• **Text section**:
This action to oust him was begun in 1922. There is nothing in the record remotely suggesting that appellant had knowledge or reason for suspicion that the judicial sale and conveyance of the remainder interest in 1902 was defective or ineffectual, or that his purchase at and conveyance under the judicial sale of the entire estate in 1911 was for that reason ineffectual as to the remainder interest. It cannot be doubted that appellant was in utmost good faith, as he testifies, when he purchased and paid for what he believed to be the complete title, and that, when he placed the improvements on the land, he did so in the utmost good-faith belief that he owned and possessed it under perfect title, so far as actual knowledge goes. Can the constructive notice of the defective judicial sale of 1902 be said to have removed all the ground for his good-faith belief that he owned complete title when he made the improvements? The defect could not have been disclosed to him by his inspection of the record. Only a skilled lawyer could have discovered it, as reference to the former opinion herein will disclose.

• **Brief 1**: How would you put this sentence from the court opinion into Spanish: "The defect could not have been disclosed to him by his inspection of the record."
• **Brief 2**: Can you extract the lines of the listing from the one containing "Task: after every" through the one containing "-0.073372, 0.880592, -0.689051]]", including both, with the pictures left out?
The listing has nothing to do with the court opinion.

• **Given data**:
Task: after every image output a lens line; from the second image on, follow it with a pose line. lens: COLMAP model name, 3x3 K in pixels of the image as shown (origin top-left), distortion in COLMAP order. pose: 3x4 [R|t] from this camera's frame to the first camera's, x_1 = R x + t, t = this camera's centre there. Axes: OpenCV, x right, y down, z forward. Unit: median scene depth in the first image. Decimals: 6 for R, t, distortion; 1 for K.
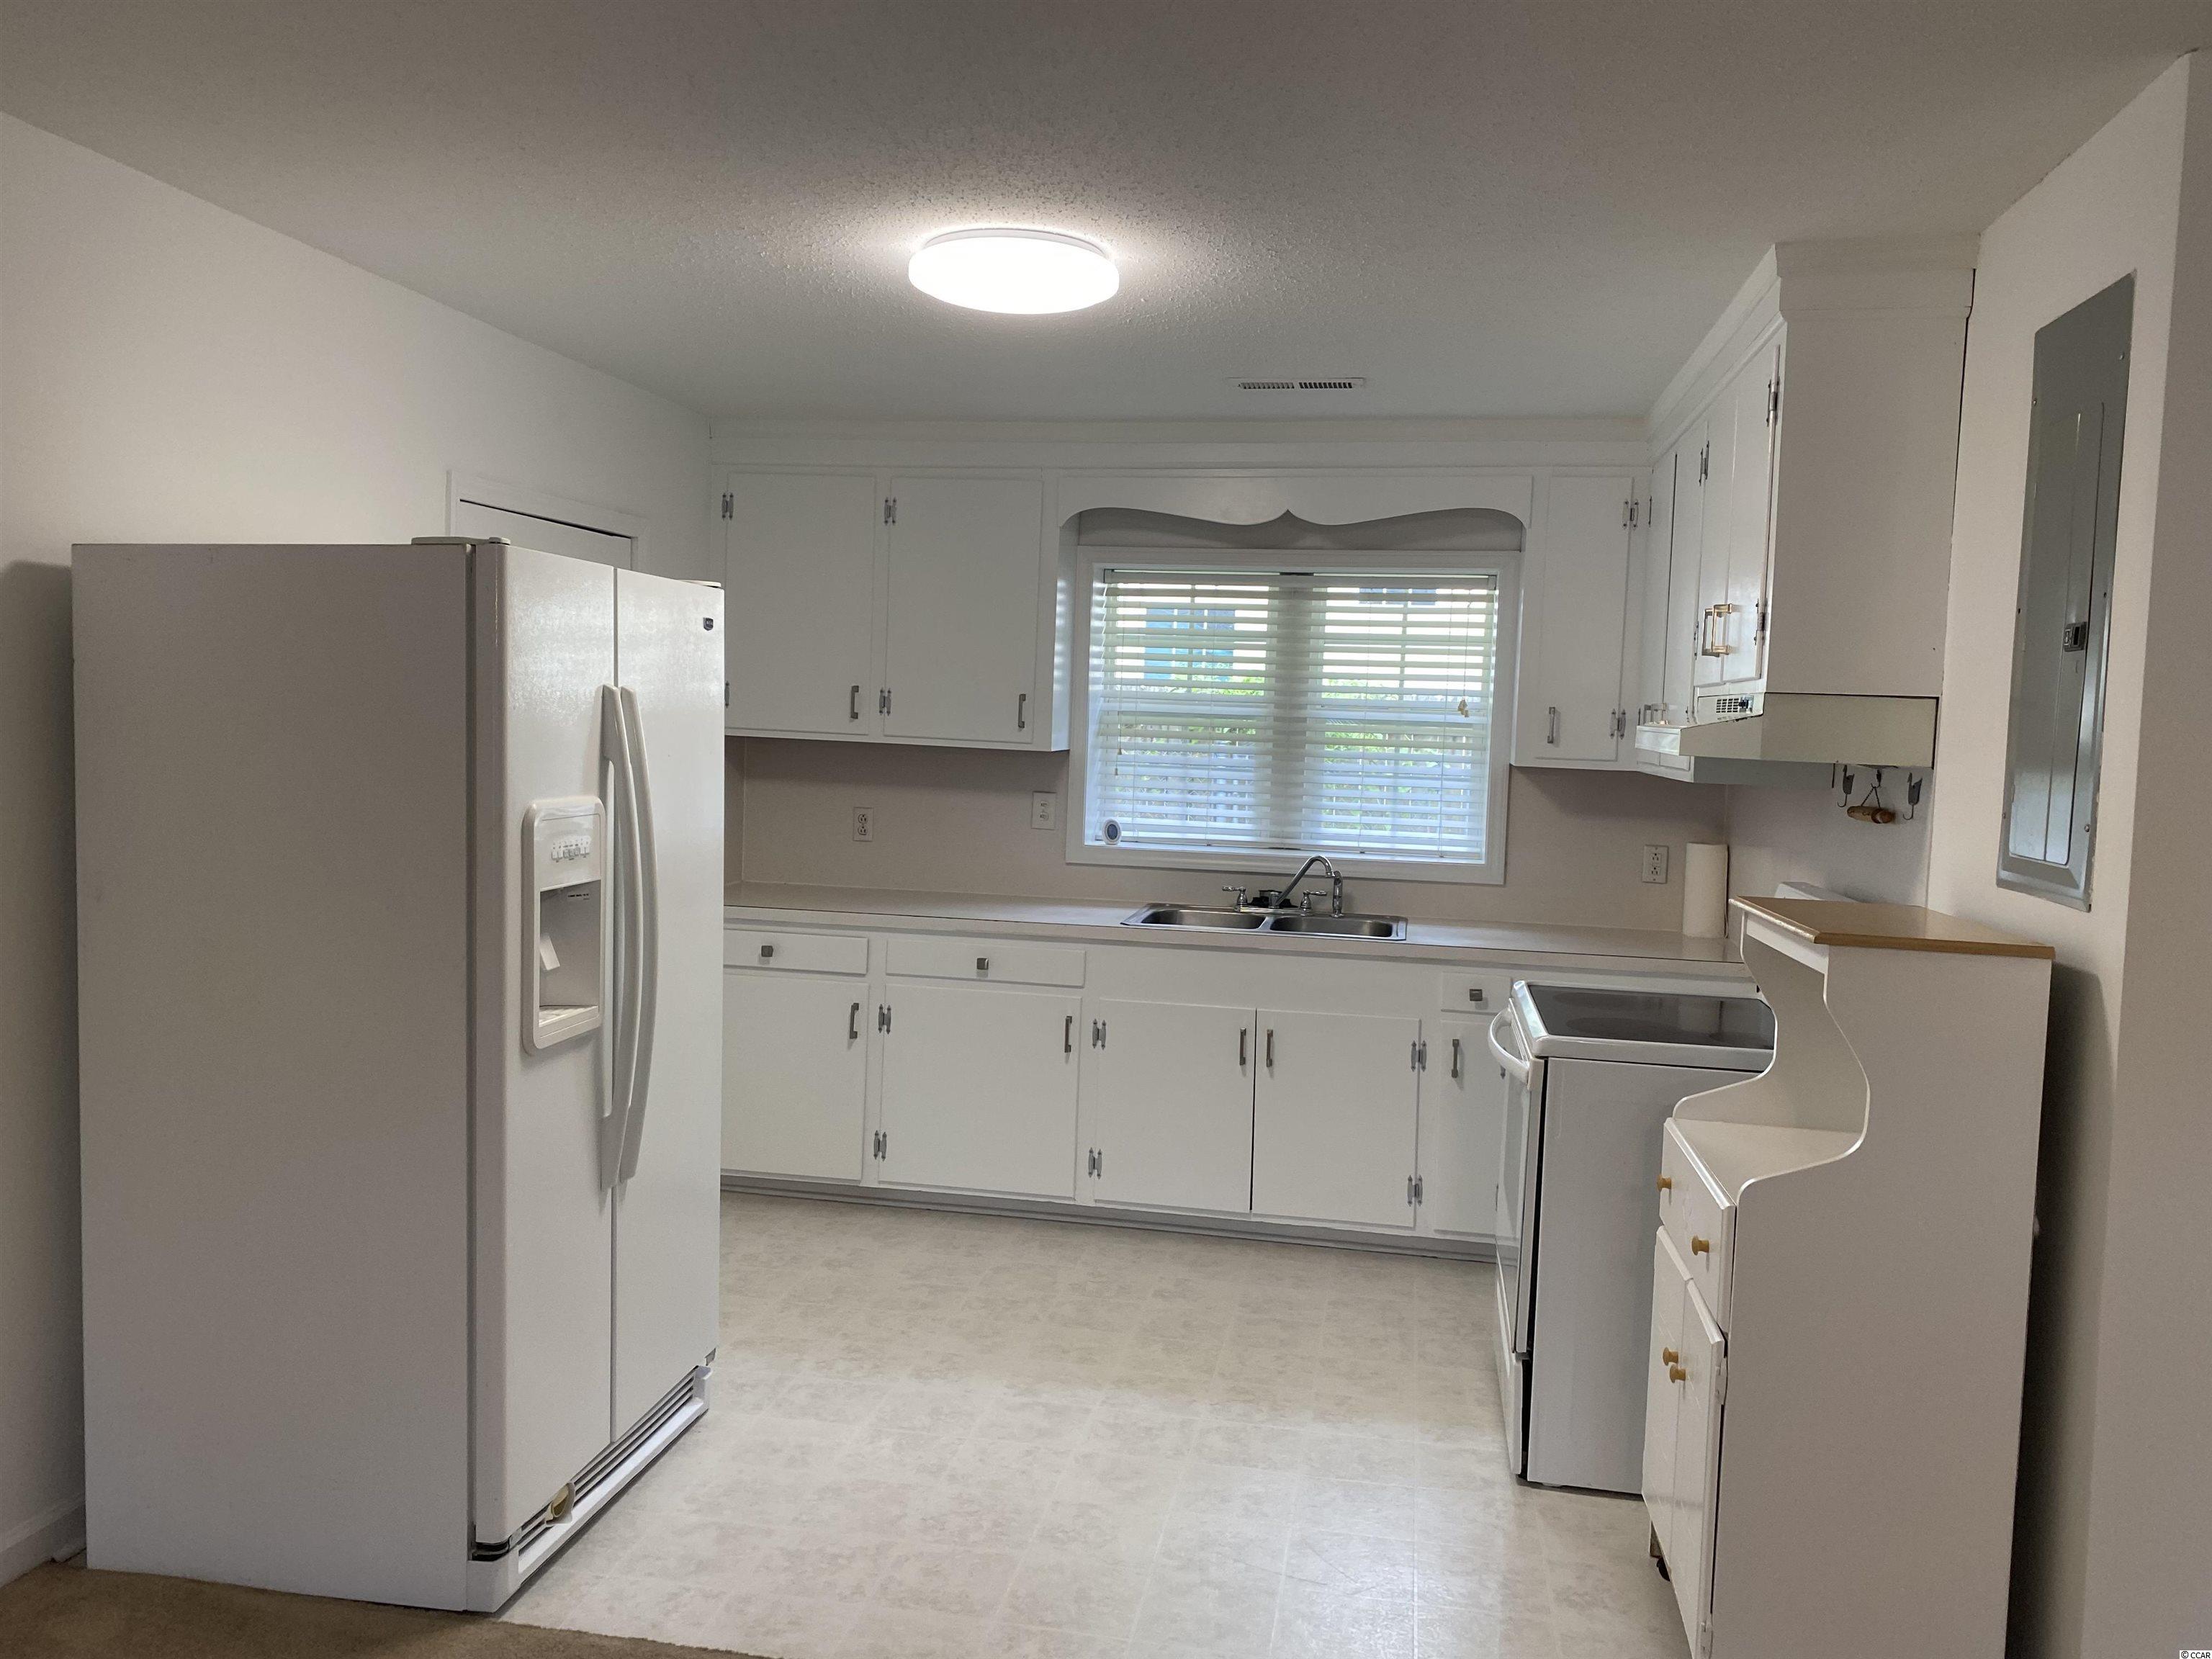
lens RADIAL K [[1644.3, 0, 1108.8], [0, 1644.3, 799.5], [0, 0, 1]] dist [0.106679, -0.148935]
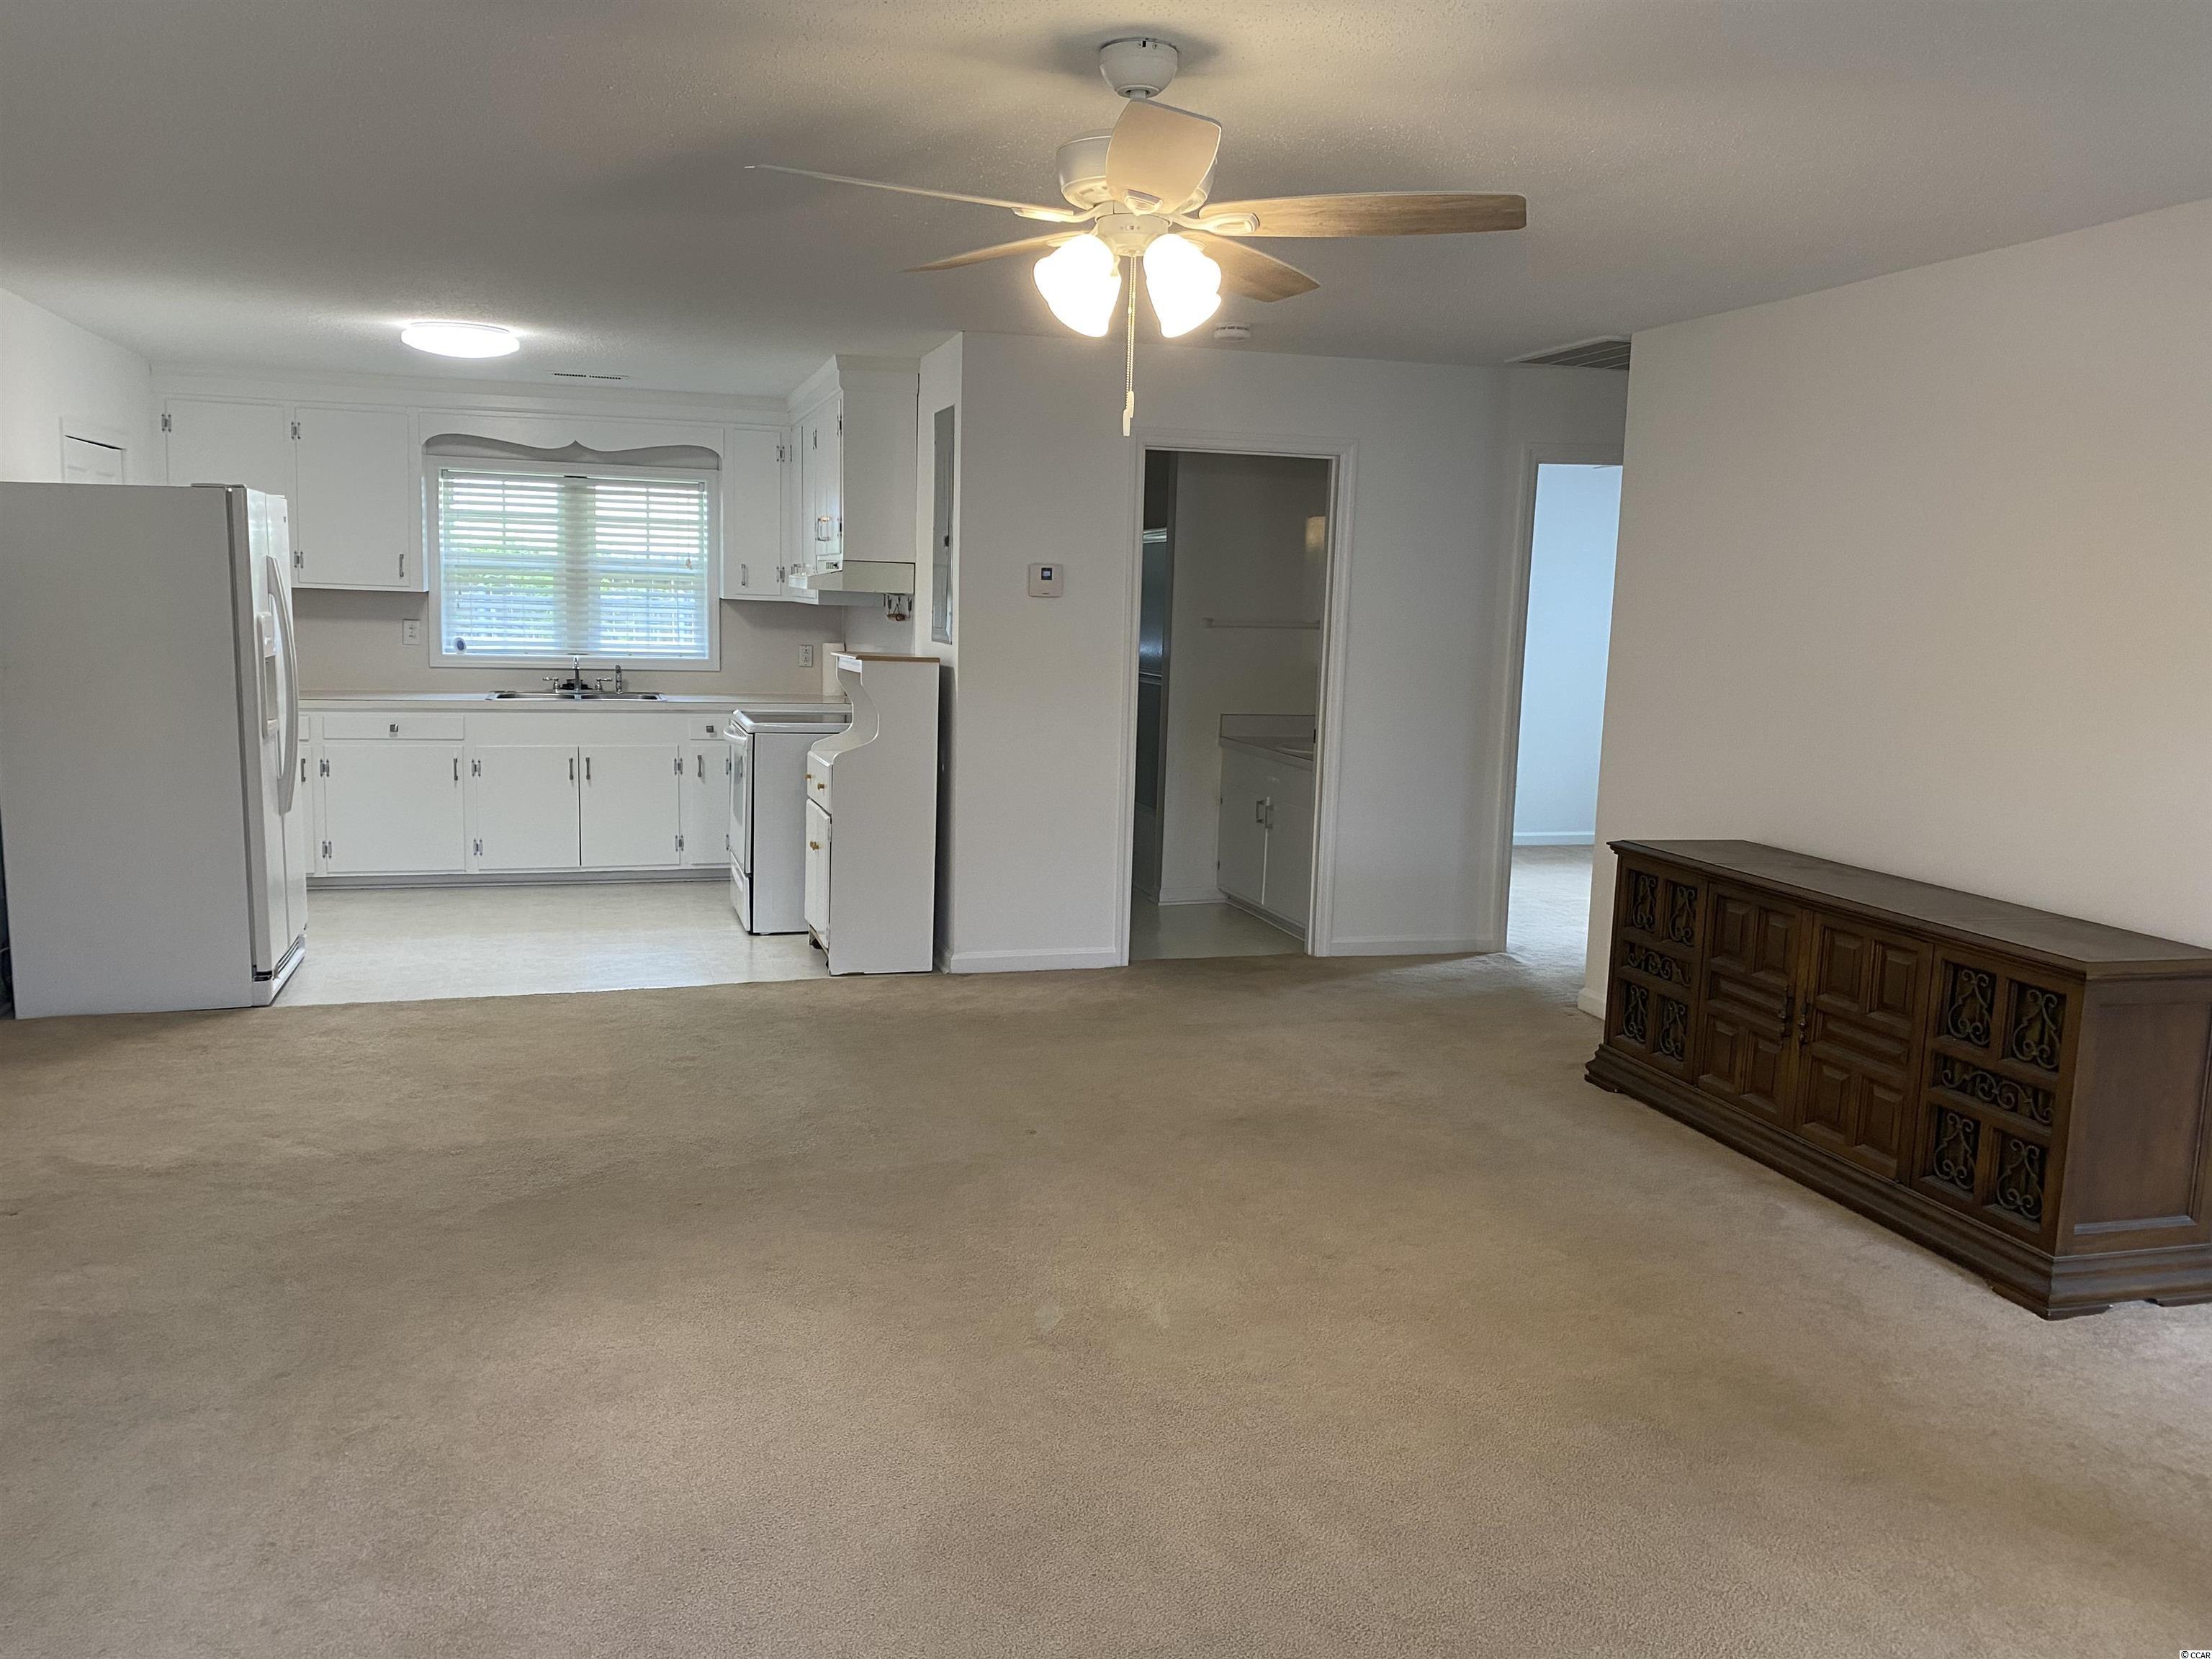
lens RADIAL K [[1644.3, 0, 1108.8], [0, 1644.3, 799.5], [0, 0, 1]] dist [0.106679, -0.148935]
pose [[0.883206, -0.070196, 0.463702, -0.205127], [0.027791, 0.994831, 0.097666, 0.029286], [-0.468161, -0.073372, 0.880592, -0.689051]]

--

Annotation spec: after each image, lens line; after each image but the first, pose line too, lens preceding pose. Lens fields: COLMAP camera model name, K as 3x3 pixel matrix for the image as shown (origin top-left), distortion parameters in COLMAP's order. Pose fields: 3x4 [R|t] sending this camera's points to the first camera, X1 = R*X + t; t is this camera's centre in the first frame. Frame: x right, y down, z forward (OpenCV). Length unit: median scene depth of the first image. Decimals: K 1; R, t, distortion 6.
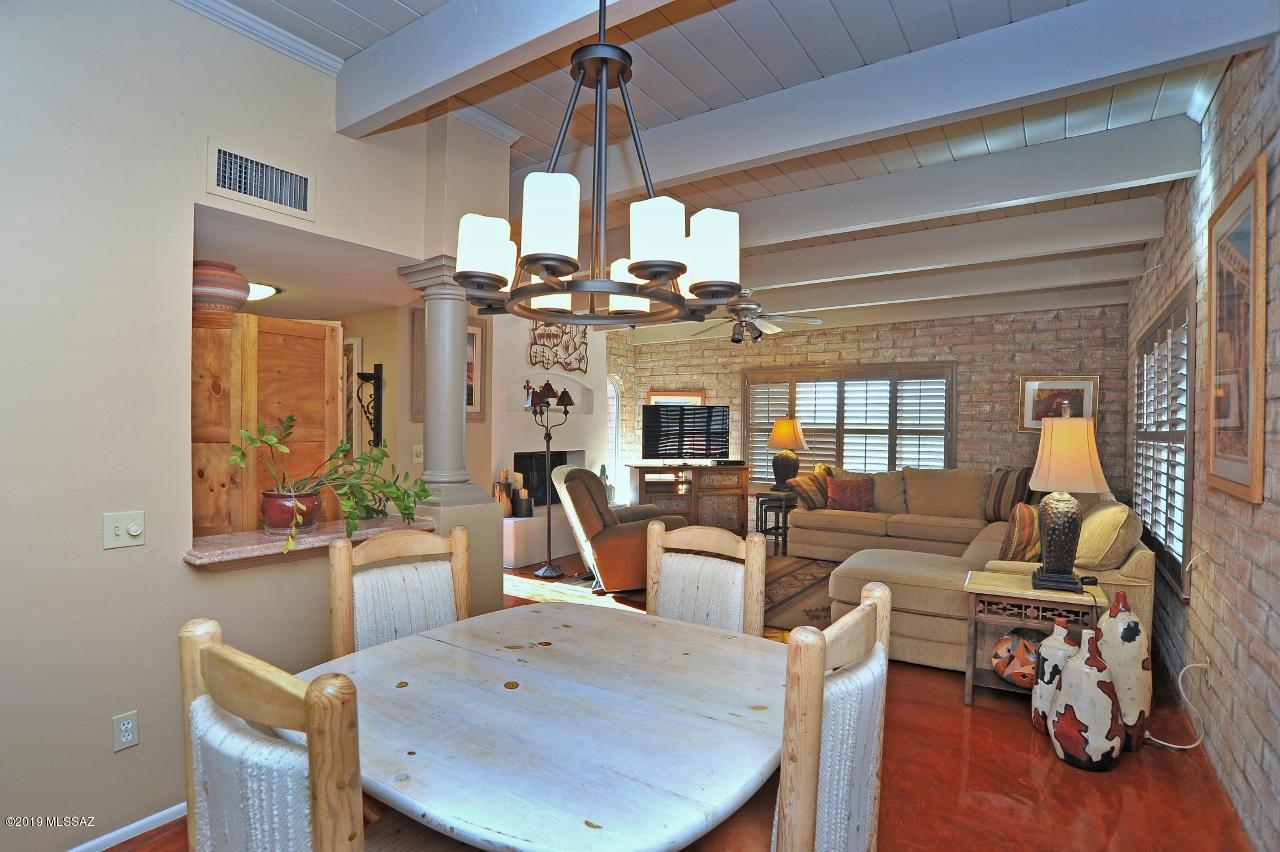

• **Task result 1**: El defecto no podría habérsele revelado mediante su inspección del registro.

• **Task result 2**:
Task: after every image output a lens line; from the second image on, follow it with a pose line. lens: COLMAP model name, 3x3 K in pixels of the image as shown (origin top-left), distortion in COLMAP order. pose: 3x4 [R|t] from this camera's frame to the first camera's, x_1 = R x + t, t = this camera's centre there. Axes: OpenCV, x right, y down, z forward. Unit: median scene depth in the first image. Decimals: 6 for R, t, distortion; 1 for K.
lens RADIAL K [[1644.3, 0, 1108.8], [0, 1644.3, 799.5], [0, 0, 1]] dist [0.106679, -0.148935]
lens RADIAL K [[1644.3, 0, 1108.8], [0, 1644.3, 799.5], [0, 0, 1]] dist [0.106679, -0.148935]
pose [[0.883206, -0.070196, 0.463702, -0.205127], [0.027791, 0.994831, 0.097666, 0.029286], [-0.468161, -0.073372, 0.880592, -0.689051]]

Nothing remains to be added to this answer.